El papel de la Secretaría de Bienestar Social, convertida en Secretaría de Malestar Social, es un ejemplo típico de nuestras instituciones, de esas que conforman la cacareada institucionalidad que tanto protegen y en cuyo nombre ocurren tantas desgracias. En vez de proteger a las niñas, las expuso a la trata y constantes violaciones alentadas por las autoridades del albergue. El Presidente lo explica todo porque, dice, es el país que heredaron, pero resulta que a él no se le eligió para administrar lo heredado, sino para cambiarlo y no ha movido un dedo en esa dirección, conformándose con entretener la nigua para ser uno más de la larga lista de gobernantes desentendidos de las necesidades de los guatemaltecos.
En algunas ocasiones he dicho que en Guatemala quien nace pobre está prácticamente condenado a morir pobre por la falta de oportunidades de una sociedad que no llega a entender el sentido de la justicia social, y las excepciones a la regla son muy pocas. Pero estamos frente a un ejemplo terriblemente dramático, porque las ya casi cuarenta niñas y adolescentes muertas en el incendio son una muestra de cuán severa es esa condena social de la pobreza y la marginación en un Estado que no asume su responsabilidad de promover el bien común. Muchas de ellas se habían quejado de los abusos a que eran sometidas y ante la falta de respuesta de las autoridades decidieron fugarse el martes pasado por la tarde. Movilizada la Policía logró la recaptura de un centenar de jovencitas y de ellas 56 fueron encerradas en un aula de cuatro metros cuadrados, cuya puerta se cerró con un candado puesto por la psicóloga del centro. Menuda profesional la que lo hizo.
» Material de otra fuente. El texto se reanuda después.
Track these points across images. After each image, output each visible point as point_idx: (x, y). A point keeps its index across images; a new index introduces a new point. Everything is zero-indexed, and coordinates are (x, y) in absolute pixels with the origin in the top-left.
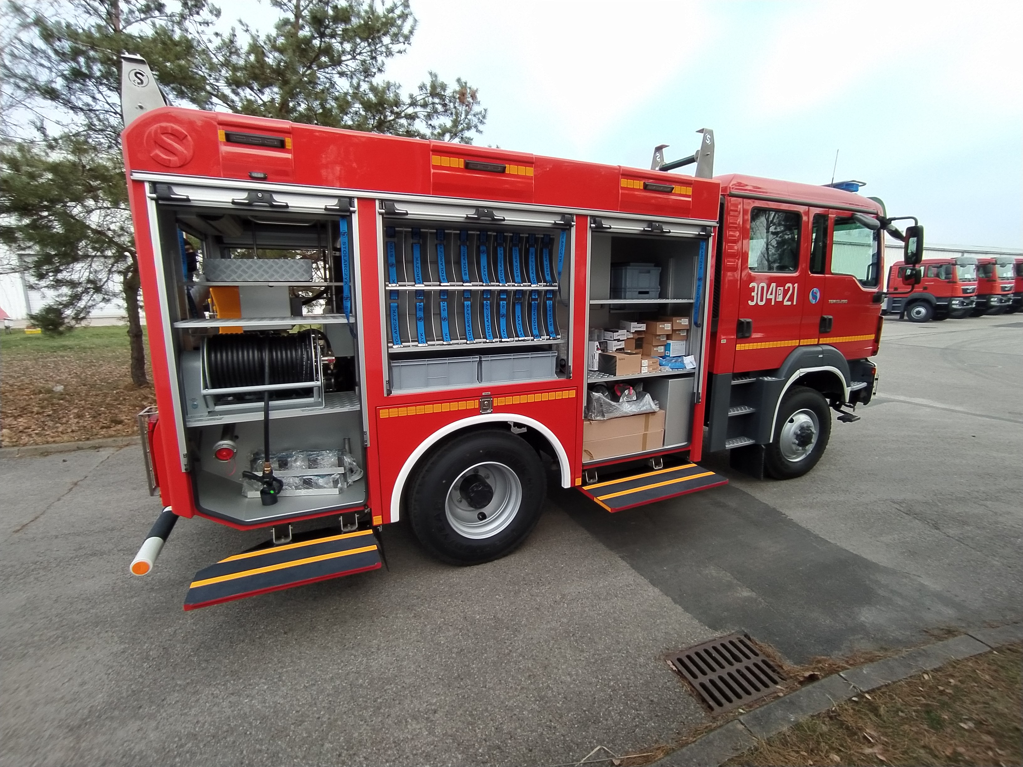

No me puedo quitar de la cabeza la idea de esas jovencitas queriendo llamar la atención prendiendo fuego a las colchonetas para que les abrieran la puerta, sin entender que terminarían horriblemente carbonizadas porque nadie quitó el candado hasta que fue demasiado tarde. Jovencitas que en pocos años sufrieron lo que ninguno de nosotros quisiera para nadie, no digamos para alguno de los niños y niñas de nuestras familias. Jovencitas que vivieron todo el tiempo abusadas y despreciadas por sus padres, hermanos, parientes y por el Estado que supuestamente las iba a proteger al colocarlas en un Hogar Seguro que terminó siendo el epicentro de un prolongado martirio.
Como padre y abuelo me siento conmovido y afectado porque no hay derecho para que ningún niño sufra tanto y, menos aún, a manos de autoridades llamadas a cuidarlos y protegerlos. Siento asco y repudio por esa gente que se ensañó hasta hacerles la vida absolutamente imposible.